Estudios estiman que, si el mundo se quedara sin petróleo, la sociedad actual tendría entre 10 y 20 años antes de entrar en un colapso sistémico, con un retroceso de cerca de dos siglos, volviendo a un nivel de desarrollo similar al del siglo XIX. No es una exageración: sin petróleo no hay transporte, sin transporte no hay distribución de alimentos, medicamentos ni insumos. La economía global simplemente se paraliza.

El petróleo mueve el mundo. No solo a los motores, también a las bolsas, a los gobiernos y a las decisiones diplomáticas. Determina quién tiene influencia geopolítica y quién no. Medio Oriente es el ejemplo más claro: cerca del 48 % del crudo mundial está en esta región. Esto hace que cualquier conflicto allí resuene en los mercados globales y, eventualmente, en nuestros bolsillos.

Incluso países con regímenes complejos o inestables —como Venezuela— logran mantener relevancia internacional gracias a sus reservas de petróleo. Esa riqueza subterránea otorga poder, protección e incluso indulgencia diplomática.

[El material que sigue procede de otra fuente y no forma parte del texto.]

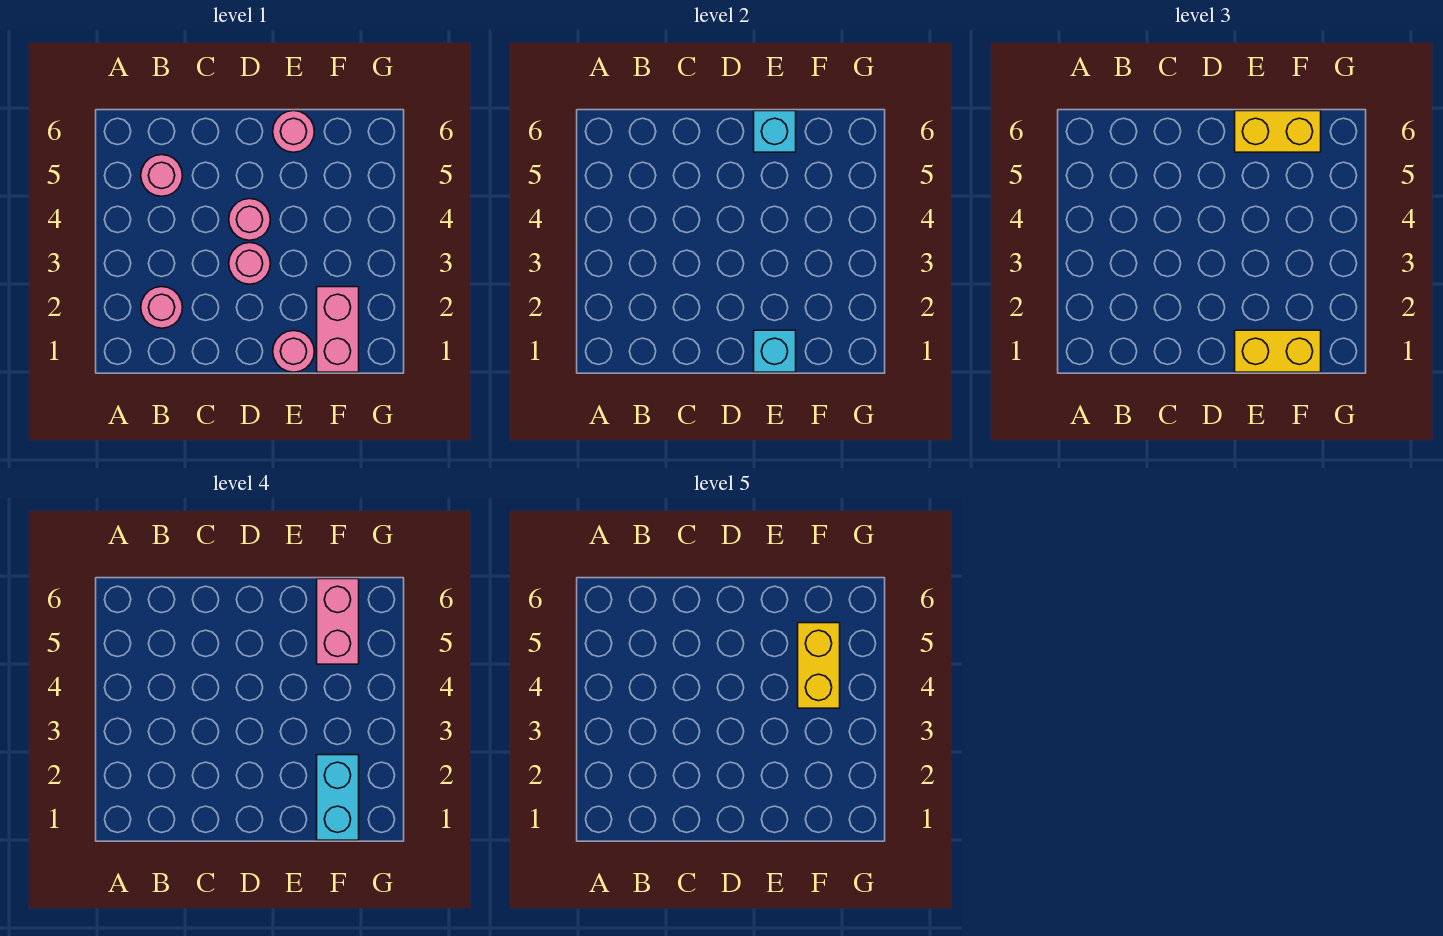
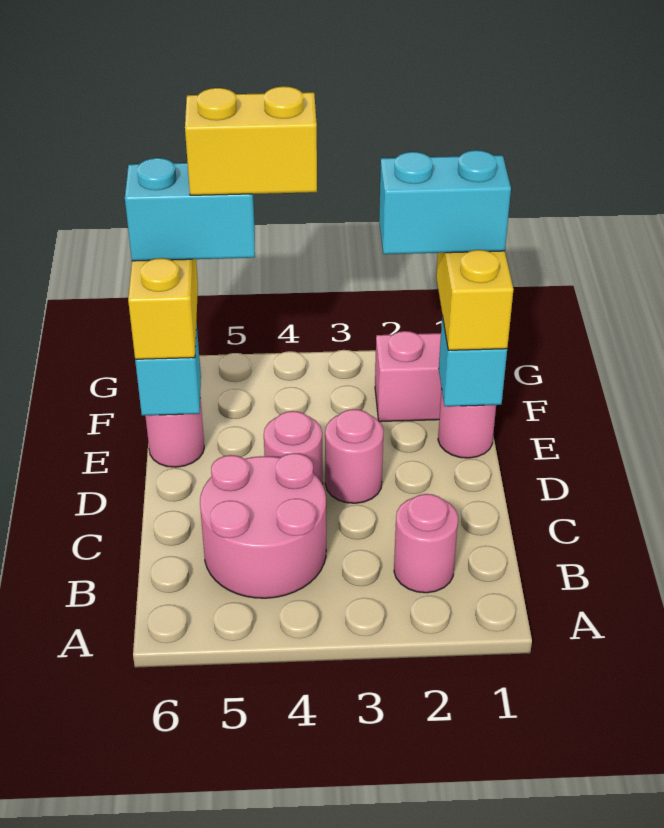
pink round brick B5 level 1 -> pink round brick B4:C5 level 1
pink brick F5:F6 level 4 -> cyan brick F5:F6 level 4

¿Por qué hablar de petróleo ahora? ¿Por qué romper el silencio para mencionar esta moneda silenciosa? Porque, queramos o no, en un mundo interconectado, los precios del petróleo nos pasarán factura, especialmente en lo que más temen los economistas: la inflación.

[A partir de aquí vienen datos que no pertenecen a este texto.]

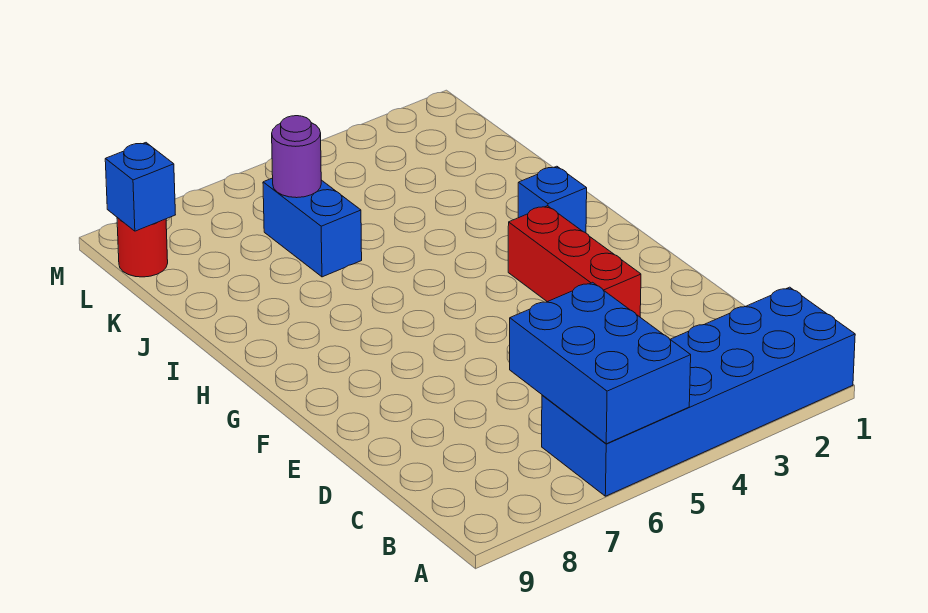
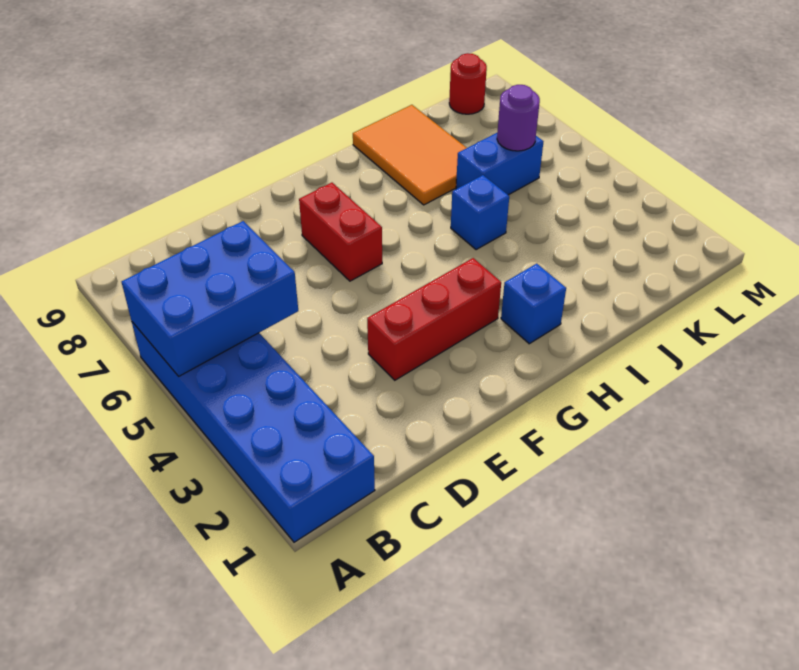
none -> red brick F6:F7 level 1
none -> orange tile I7:J9 level 1
blue brick L9 level 2 -> blue brick I5 level 1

El precio del petróleo afecta directamente el costo de vida. Cuando sube, suben los fletes, el transporte público, los insumos agrícolas, y con ellos, los precios en general. Las guerras, los bloqueos de rutas estratégicas o la tensión en el Medio Oriente no son ajenos a nosotros: terminan impactando nuestro mercado local.

Colombia, como país exportador de crudo, podría beneficiarse de precios altos. Pero aquí el debate toma otro tono. El gremio de petróleo y gas ha alertado sobre regulación incierta, caída en la exploración y pérdida de competitividad. Tener el recurso, pero no las condiciones para aprovecharlo, es como tener la ficha, pero estar fuera del juego.

Por eso esta columna no es una apología al petróleo, sino un llamado a entender su lugar real en nuestra economía. No podemos hablar de transición energética con discursos sin respaldo técnico, sin infraestructura ni seguridad jurídica para lo que hoy aún sostiene nuestras finanzas públicas.

Colombia necesita hablar de petróleo con seriedad, sin extremos ideológicos. Porque el mundo está cambiando, sí, pero lo está haciendo en medio de conflictos, intereses cruzados y mercados inestables. Mientras tanto, lo que define la estabilidad de muchas economías —incluida la nuestra— sigue saliendo del subsuelo.

Negarnos a ver eso es como apagar la luz antes de tener una vela encendida. Y en economía, la oscuridad siempre se cobra caro.